### YOUR GOAL
Give a count of the lines below that have the string "nasıl" in them, with no other words.

*** GIVEN DATA ***

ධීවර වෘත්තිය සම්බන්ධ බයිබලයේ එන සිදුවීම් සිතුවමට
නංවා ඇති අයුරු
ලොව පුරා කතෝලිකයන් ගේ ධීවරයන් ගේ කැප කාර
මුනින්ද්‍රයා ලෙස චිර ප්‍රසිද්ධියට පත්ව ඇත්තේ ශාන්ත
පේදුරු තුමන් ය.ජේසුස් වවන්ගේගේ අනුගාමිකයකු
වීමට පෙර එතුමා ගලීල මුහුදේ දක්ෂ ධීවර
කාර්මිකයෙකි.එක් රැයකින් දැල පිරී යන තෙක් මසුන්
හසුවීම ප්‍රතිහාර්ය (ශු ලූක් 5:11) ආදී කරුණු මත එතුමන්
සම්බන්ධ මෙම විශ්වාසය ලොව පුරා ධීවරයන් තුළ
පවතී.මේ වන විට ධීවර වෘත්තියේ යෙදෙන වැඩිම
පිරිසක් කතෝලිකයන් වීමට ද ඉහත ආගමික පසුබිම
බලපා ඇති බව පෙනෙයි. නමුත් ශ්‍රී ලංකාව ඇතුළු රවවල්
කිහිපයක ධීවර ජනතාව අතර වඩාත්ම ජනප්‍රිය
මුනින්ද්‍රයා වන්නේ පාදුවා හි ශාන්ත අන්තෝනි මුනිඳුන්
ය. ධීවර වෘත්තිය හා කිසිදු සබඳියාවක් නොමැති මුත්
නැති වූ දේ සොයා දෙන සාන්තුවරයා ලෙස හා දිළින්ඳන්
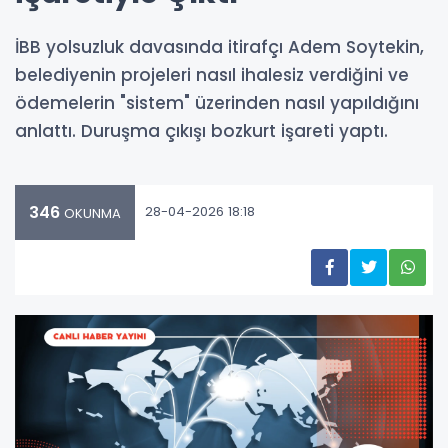
İBB yolsuzluk davasında itirafçı Adem Soytekin,
belediyenin projeleri nasıl ihalesiz verdiğini ve
ödemelerin "sistem" üzerinden nasıl yapıldığını
anlattı. Duruşma çıkışı bozkurt işareti yaptı.
346
28-04-2026 18:18
OKUNMA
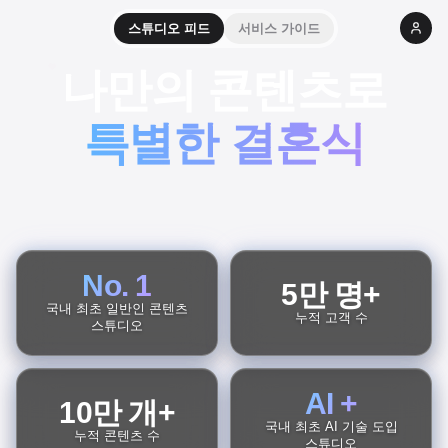
스튜디오 피드
서비스 가이드
나만의 콘텐츠로
특별한 결혼식
No. 1
5만 명+
국내 최초 일반인 콘텐츠
누적 고객 수
스튜디오
AI +
10만 개+
국내 최초 AI 기술 도입
누적 콘텐츠 수
스튜디오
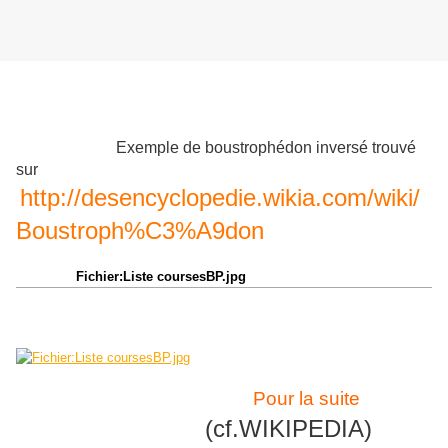
Exemple de boustrophédon inversé trouvé
sur
http://desencyclopedie.wikia.com/wiki/
Boustroph%C3%A9don
Fichier:Liste coursesBP.jpg
Pour la suite
(cf.WIKIPEDIA)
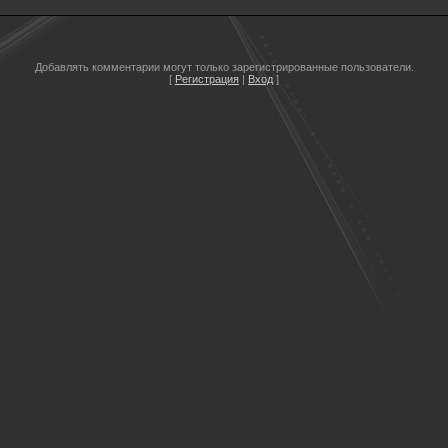
Добавлять комментарии могут только зарегистрированные пользователи.
[
Регистрация
|
Вход
]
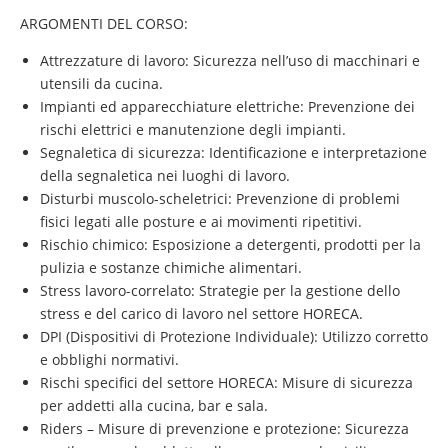
ARGOMENTI DEL CORSO:
Attrezzature di lavoro: Sicurezza nell’uso di macchinari e
utensili da cucina.
Impianti ed apparecchiature elettriche: Prevenzione dei
rischi elettrici e manutenzione degli impianti.
Segnaletica di sicurezza: Identificazione e interpretazione
della segnaletica nei luoghi di lavoro.
Disturbi muscolo-scheletrici: Prevenzione di problemi
fisici legati alle posture e ai movimenti ripetitivi.
Rischio chimico: Esposizione a detergenti, prodotti per la
pulizia e sostanze chimiche alimentari.
Stress lavoro-correlato: Strategie per la gestione dello
stress e del carico di lavoro nel settore HORECA.
DPI (Dispositivi di Protezione Individuale): Utilizzo corretto
e obblighi normativi.
Rischi specifici del settore HORECA: Misure di sicurezza
per addetti alla cucina, bar e sala.
Riders – Misure di prevenzione e protezione: Sicurezza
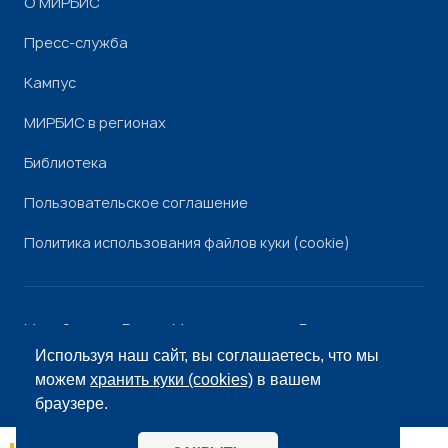
О МИРБИС
Пресс-служба
Кампус
МИРБИС в регионах
Библиотека
Пользовательское соглашение
Политика использования файлов куки (cookie)
Минобрнауки России
Минпросвещения России
Роскомнадзор
Рособрнадзор
Используя наш сайт, вы соглашаетесь, что мы
© «МИРБИС», 2026
можем
хранить куки (cookies)
в вашем
браузере.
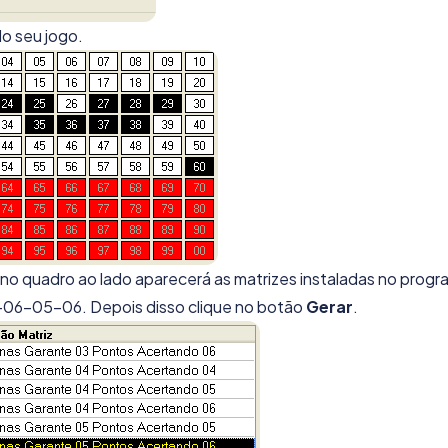
do seu jogo.
o quadro ao lado aparecerá as matrizes instaladas no progr
5-06-05-06. Depois disso clique no botão
Gerar
.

*** End of GIVEN DATA ***

### RESPONSE
2